__How to complete this task__
Read the listing below. Then repeat it exactly.
=-=-=
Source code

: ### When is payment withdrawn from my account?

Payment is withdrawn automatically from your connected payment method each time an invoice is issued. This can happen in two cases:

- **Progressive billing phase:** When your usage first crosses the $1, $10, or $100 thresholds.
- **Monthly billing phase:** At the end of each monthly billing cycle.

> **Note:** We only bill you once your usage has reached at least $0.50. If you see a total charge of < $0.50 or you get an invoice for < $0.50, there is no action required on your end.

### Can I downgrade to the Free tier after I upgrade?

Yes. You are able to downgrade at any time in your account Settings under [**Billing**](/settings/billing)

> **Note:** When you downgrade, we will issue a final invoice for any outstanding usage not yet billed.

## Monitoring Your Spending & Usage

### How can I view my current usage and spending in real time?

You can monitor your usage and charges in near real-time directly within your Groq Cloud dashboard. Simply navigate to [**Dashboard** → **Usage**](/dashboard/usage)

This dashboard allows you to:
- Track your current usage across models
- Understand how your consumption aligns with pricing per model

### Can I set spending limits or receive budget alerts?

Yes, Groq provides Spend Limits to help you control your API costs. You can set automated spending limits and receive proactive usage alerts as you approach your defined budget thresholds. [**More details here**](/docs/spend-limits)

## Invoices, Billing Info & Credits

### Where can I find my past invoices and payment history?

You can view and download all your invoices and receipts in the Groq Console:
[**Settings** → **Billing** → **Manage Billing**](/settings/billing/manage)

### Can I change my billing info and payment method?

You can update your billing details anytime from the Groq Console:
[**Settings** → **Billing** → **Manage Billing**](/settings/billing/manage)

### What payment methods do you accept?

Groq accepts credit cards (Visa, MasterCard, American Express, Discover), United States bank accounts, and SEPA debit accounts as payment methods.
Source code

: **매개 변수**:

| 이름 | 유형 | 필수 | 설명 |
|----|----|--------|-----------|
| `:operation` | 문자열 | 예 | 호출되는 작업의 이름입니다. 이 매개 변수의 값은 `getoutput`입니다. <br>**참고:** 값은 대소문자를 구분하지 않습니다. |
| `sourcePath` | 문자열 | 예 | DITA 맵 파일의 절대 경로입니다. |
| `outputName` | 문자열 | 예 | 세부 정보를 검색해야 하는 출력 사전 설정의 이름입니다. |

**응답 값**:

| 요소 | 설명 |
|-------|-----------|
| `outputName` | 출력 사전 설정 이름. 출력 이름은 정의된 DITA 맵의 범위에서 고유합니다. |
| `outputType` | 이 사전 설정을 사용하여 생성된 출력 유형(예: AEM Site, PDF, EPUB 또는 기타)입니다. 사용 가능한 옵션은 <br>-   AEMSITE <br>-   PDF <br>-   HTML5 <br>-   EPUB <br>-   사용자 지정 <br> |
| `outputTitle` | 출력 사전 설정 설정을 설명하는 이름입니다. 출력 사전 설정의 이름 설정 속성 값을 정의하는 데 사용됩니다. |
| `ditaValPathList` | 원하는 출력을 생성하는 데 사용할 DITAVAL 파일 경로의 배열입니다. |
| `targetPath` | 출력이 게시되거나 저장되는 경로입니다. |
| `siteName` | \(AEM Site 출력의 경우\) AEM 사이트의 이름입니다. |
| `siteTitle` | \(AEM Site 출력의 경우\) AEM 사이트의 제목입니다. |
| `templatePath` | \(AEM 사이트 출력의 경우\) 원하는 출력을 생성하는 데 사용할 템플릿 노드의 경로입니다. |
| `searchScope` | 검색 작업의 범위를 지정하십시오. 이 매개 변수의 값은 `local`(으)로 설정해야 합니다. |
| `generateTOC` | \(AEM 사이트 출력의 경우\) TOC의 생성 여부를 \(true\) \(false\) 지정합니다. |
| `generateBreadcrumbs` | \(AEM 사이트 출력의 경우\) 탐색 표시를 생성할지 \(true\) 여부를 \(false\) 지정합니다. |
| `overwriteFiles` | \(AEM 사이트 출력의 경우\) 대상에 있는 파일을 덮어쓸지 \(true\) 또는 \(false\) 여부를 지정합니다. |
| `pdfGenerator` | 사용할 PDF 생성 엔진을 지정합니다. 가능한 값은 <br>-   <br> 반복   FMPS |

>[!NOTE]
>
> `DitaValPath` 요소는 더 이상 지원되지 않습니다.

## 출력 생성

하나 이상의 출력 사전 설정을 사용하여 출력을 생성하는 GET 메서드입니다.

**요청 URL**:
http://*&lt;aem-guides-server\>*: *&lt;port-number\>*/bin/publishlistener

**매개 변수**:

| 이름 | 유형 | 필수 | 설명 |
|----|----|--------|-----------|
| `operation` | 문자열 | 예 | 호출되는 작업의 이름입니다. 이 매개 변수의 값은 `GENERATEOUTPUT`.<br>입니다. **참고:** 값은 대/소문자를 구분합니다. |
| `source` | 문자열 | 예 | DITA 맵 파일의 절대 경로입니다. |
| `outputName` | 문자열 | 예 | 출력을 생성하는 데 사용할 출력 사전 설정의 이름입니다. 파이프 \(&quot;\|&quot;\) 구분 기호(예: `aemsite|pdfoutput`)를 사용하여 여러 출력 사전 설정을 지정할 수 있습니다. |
=-=-=
__Problem solution__
Source code

: ### When is payment withdrawn from my account?

Payment is withdrawn automatically from your connected payment method each time an invoice is issued. This can happen in two cases:

- **Progressive billing phase:** When your usage first crosses the $1, $10, or $100 thresholds.
- **Monthly billing phase:** At the end of each monthly billing cycle.

> **Note:** We only bill you once your usage has reached at least $0.50. If you see a total charge of < $0.50 or you get an invoice for < $0.50, there is no action required on your end.

### Can I downgrade to the Free tier after I upgrade?

Yes. You are able to downgrade at any time in your account Settings under [**Billing**](/settings/billing)

> **Note:** When you downgrade, we will issue a final invoice for any outstanding usage not yet billed.

## Monitoring Your Spending & Usage

### How can I view my current usage and spending in real time?

You can monitor your usage and charges in near real-time directly within your Groq Cloud dashboard. Simply navigate to [**Dashboard** → **Usage**](/dashboard/usage)

This dashboard allows you to:
- Track your current usage across models
- Understand how your consumption aligns with pricing per model

### Can I set spending limits or receive budget alerts?

Yes, Groq provides Spend Limits to help you control your API costs. You can set automated spending limits and receive proactive usage alerts as you approach your defined budget thresholds. [**More details here**](/docs/spend-limits)

## Invoices, Billing Info & Credits

### Where can I find my past invoices and payment history?

You can view and download all your invoices and receipts in the Groq Console:
[**Settings** → **Billing** → **Manage Billing**](/settings/billing/manage)

### Can I change my billing info and payment method?

You can update your billing details anytime from the Groq Console:
[**Settings** → **Billing** → **Manage Billing**](/settings/billing/manage)

### What payment methods do you accept?

Groq accepts credit cards (Visa, MasterCard, American Express, Discover), United States bank accounts, and SEPA debit accounts as payment methods.
Source code

: **매개 변수**:

| 이름 | 유형 | 필수 | 설명 |
|----|----|--------|-----------|
| `:operation` | 문자열 | 예 | 호출되는 작업의 이름입니다. 이 매개 변수의 값은 `getoutput`입니다. <br>**참고:** 값은 대소문자를 구분하지 않습니다. |
| `sourcePath` | 문자열 | 예 | DITA 맵 파일의 절대 경로입니다. |
| `outputName` | 문자열 | 예 | 세부 정보를 검색해야 하는 출력 사전 설정의 이름입니다. |

**응답 값**:

| 요소 | 설명 |
|-------|-----------|
| `outputName` | 출력 사전 설정 이름. 출력 이름은 정의된 DITA 맵의 범위에서 고유합니다. |
| `outputType` | 이 사전 설정을 사용하여 생성된 출력 유형(예: AEM Site, PDF, EPUB 또는 기타)입니다. 사용 가능한 옵션은 <br>-   AEMSITE <br>-   PDF <br>-   HTML5 <br>-   EPUB <br>-   사용자 지정 <br> |
| `outputTitle` | 출력 사전 설정 설정을 설명하는 이름입니다. 출력 사전 설정의 이름 설정 속성 값을 정의하는 데 사용됩니다. |
| `ditaValPathList` | 원하는 출력을 생성하는 데 사용할 DITAVAL 파일 경로의 배열입니다. |
| `targetPath` | 출력이 게시되거나 저장되는 경로입니다. |
| `siteName` | \(AEM Site 출력의 경우\) AEM 사이트의 이름입니다. |
| `siteTitle` | \(AEM Site 출력의 경우\) AEM 사이트의 제목입니다. |
| `templatePath` | \(AEM 사이트 출력의 경우\) 원하는 출력을 생성하는 데 사용할 템플릿 노드의 경로입니다. |
| `searchScope` | 검색 작업의 범위를 지정하십시오. 이 매개 변수의 값은 `local`(으)로 설정해야 합니다. |
| `generateTOC` | \(AEM 사이트 출력의 경우\) TOC의 생성 여부를 \(true\) \(false\) 지정합니다. |
| `generateBreadcrumbs` | \(AEM 사이트 출력의 경우\) 탐색 표시를 생성할지 \(true\) 여부를 \(false\) 지정합니다. |
| `overwriteFiles` | \(AEM 사이트 출력의 경우\) 대상에 있는 파일을 덮어쓸지 \(true\) 또는 \(false\) 여부를 지정합니다. |
| `pdfGenerator` | 사용할 PDF 생성 엔진을 지정합니다. 가능한 값은 <br>-   <br> 반복   FMPS |

>[!NOTE]
>
> `DitaValPath` 요소는 더 이상 지원되지 않습니다.

## 출력 생성

하나 이상의 출력 사전 설정을 사용하여 출력을 생성하는 GET 메서드입니다.

**요청 URL**:
http://*&lt;aem-guides-server\>*: *&lt;port-number\>*/bin/publishlistener

**매개 변수**:

| 이름 | 유형 | 필수 | 설명 |
|----|----|--------|-----------|
| `operation` | 문자열 | 예 | 호출되는 작업의 이름입니다. 이 매개 변수의 값은 `GENERATEOUTPUT`.<br>입니다. **참고:** 값은 대/소문자를 구분합니다. |
| `source` | 문자열 | 예 | DITA 맵 파일의 절대 경로입니다. |
| `outputName` | 문자열 | 예 | 출력을 생성하는 데 사용할 출력 사전 설정의 이름입니다. 파이프 \(&quot;\|&quot;\) 구분 기호(예: `aemsite|pdfoutput`)를 사용하여 여러 출력 사전 설정을 지정할 수 있습니다. |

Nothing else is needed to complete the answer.